This repo is forked from ChatCoT: Tool-Augmented Chain-of-Thought Reasoning on Chat-based Large Language Models. We only used and modified this code for testing the results with LLaMA3-8B (details shown later) on MATH dataset. For hotpot dataset, we don't have enough computational resources and time to finish the whole test, but the code is runnable.
Prepare a Linux environment (for Windows, Ubuntu for WSL can work). The reason for using Linux is that the shell is written in Unix style that is not supproted on powershell. But since it is very easy to be modified, Windows is also OK.
We test this code on Python 3.9 (At first we tried Python 3.12 but it didn't work).

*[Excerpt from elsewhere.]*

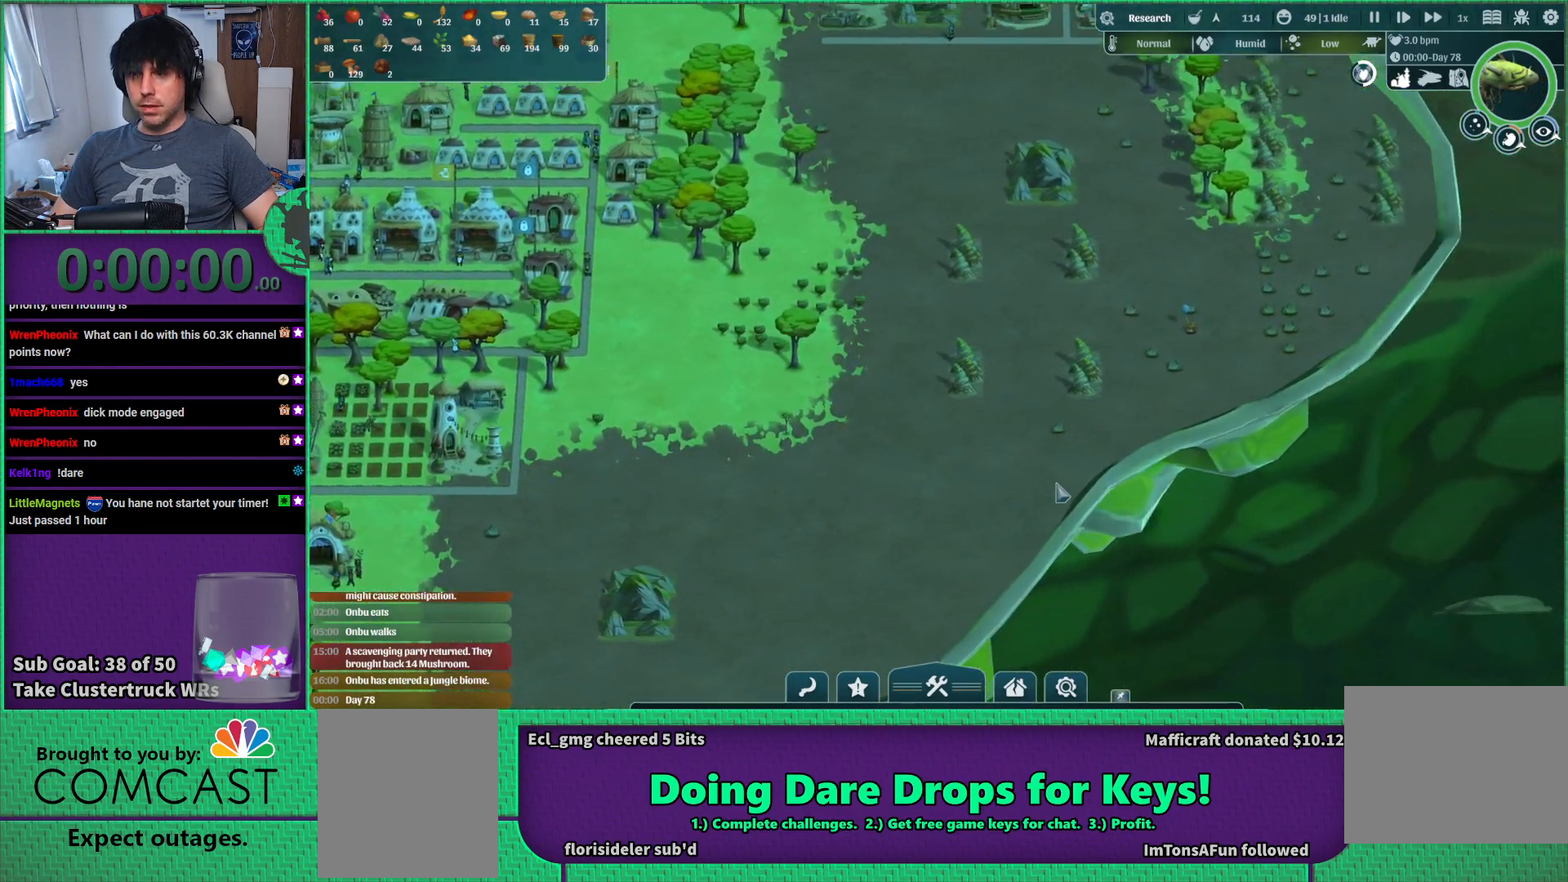
{"keys": ["a"], "events": [[17, "d", "up"], [17, "w", "up"], [333, "a", "down"]]}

conda create -n [your environment name] python=3.9
conda activete [your environment name]
pip install -r requirement.txtWe don't want to modify the code too much so we use Ollama. Please visit Ollama website to download and install Ollama for you.
Once you have installed Ollama, for Windows user:
ollama serve
ollama pull llama3
ollama run llama3Note that if you are using WSL and have deployed ollama on your Windows, You need to modify the ollama listening ip from localhost to 0.0.0.0 .
Now we only need to change a little bit for LLaMA.
For MATH dataset:
Go to ./math/solve_turbo_chatcot.py line 653 and change this to your ollama's ip and port.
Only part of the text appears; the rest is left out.